Abstract

Abstract The U.S.-NRC best-estimate system code TRACE adopts a finite volumes, first-order upwind discretization scheme to solve the dissolved-solute convection equation. Such a scheme is known to strongly suffer from numerical diffusion, which can be a significant drawback in analyzing certain safety relevant scenarios in nuclear power plants, e.g. with plugs of solute (or plugs of diluting water) traveling from the loops to the core and thus affecting the reactivity of the system. In such cases, high-order upwind convecting schemes are better suited to discretize and solve the solute convection equation.
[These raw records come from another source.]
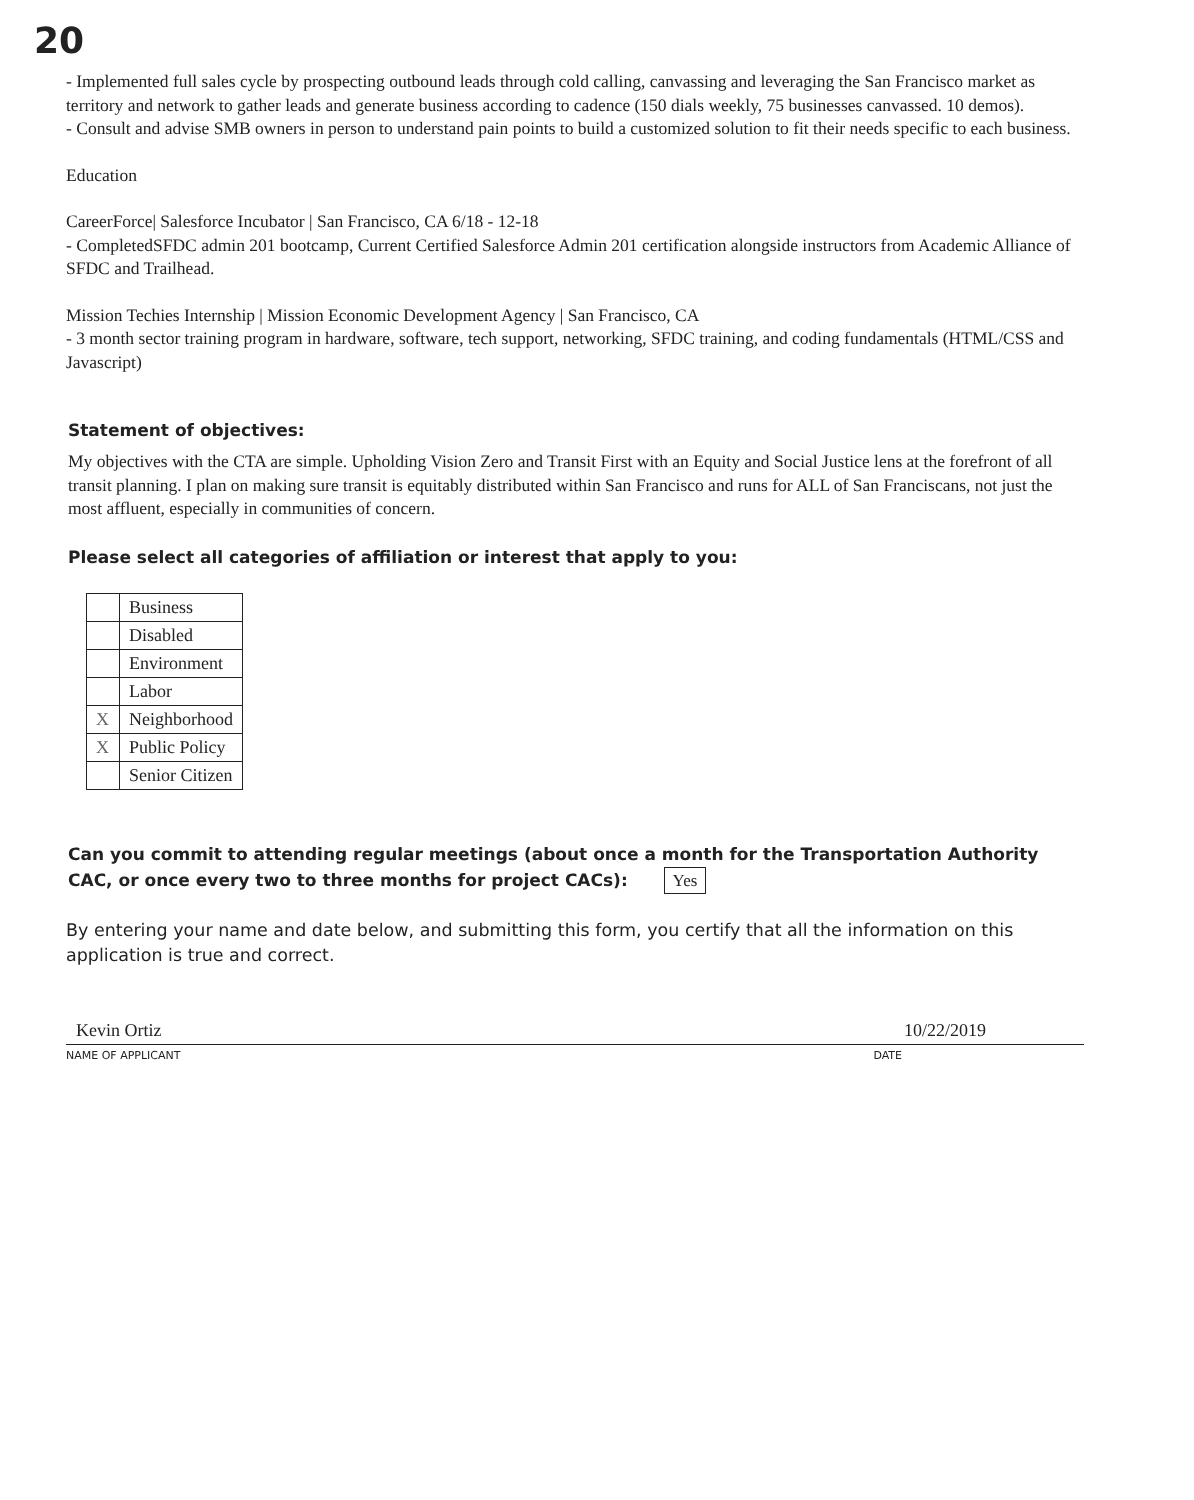20
- Implemented full sales cycle by prospecting outbound leads through cold calling, canvassing and leveraging the San Francisco market as territory and network to gather leads and generate business according to cadence (150 dials weekly, 75 businesses canvassed. 10 demos).
- Consult and advise SMB owners in person to understand pain points to build a customized solution to fit their needs specific to each business.
Education
CareerForce| Salesforce Incubator | San Francisco, CA 6/18 - 12-18
- CompletedSFDC admin 201 bootcamp, Current Certified Salesforce Admin 201 certification alongside instructors from Academic Alliance of SFDC and Trailhead.
Mission Techies Internship | Mission Economic Development Agency | San Francisco, CA
- 3 month sector training program in hardware, software, tech support, networking, SFDC training, and coding fundamentals (HTML/CSS and Javascript)
Statement of objectives:
My objectives with the CTA are simple. Upholding Vision Zero and Transit First with an Equity and Social Justice lens at the forefront of all transit planning. I plan on making sure transit is equitably distributed within San Francisco and runs for ALL of San Franciscans, not just the most affluent, especially in communities of concern.
Please select all categories of affiliation or interest that apply to you:
| | Business |
| | Disabled |
| | Environment |
| | Labor |
| X | Neighborhood |
| X | Public Policy |
| | Senior Citizen |
Can you commit to attending regular meetings (about once a month for the Transportation Authority CAC, or once every two to three months for project CACs): Yes
By entering your name and date below, and submitting this form, you certify that all the information on this application is true and correct.
Kevin Ortiz 10/22/2019
NAME OF APPLICANT DATE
In particular, the explicit QUICKEST (Quadratic Upwind Interpolation for Convective Kinematics with Estimated Streaming Terms) scheme, together with the ULTIMATE (Universal Limiter for Transient Interpolation Modeling of the Advective Transport Equation) limiter, offers an attractive solution, thanks to the overall third-order accuracy, the intrinsic stability of the upwind scheme and the limited increase in computational costs. In order to demonstrate the feasibility and the advantages of the implementation of such a solution strategy in TRACE, the scheme has been implemented in the code and verified for simple geometries (e.g. straight pipes) and for a double T-junction loop, the latter in the context of using a CFD (Computational Fluid dynamics) code coupled with TRACE.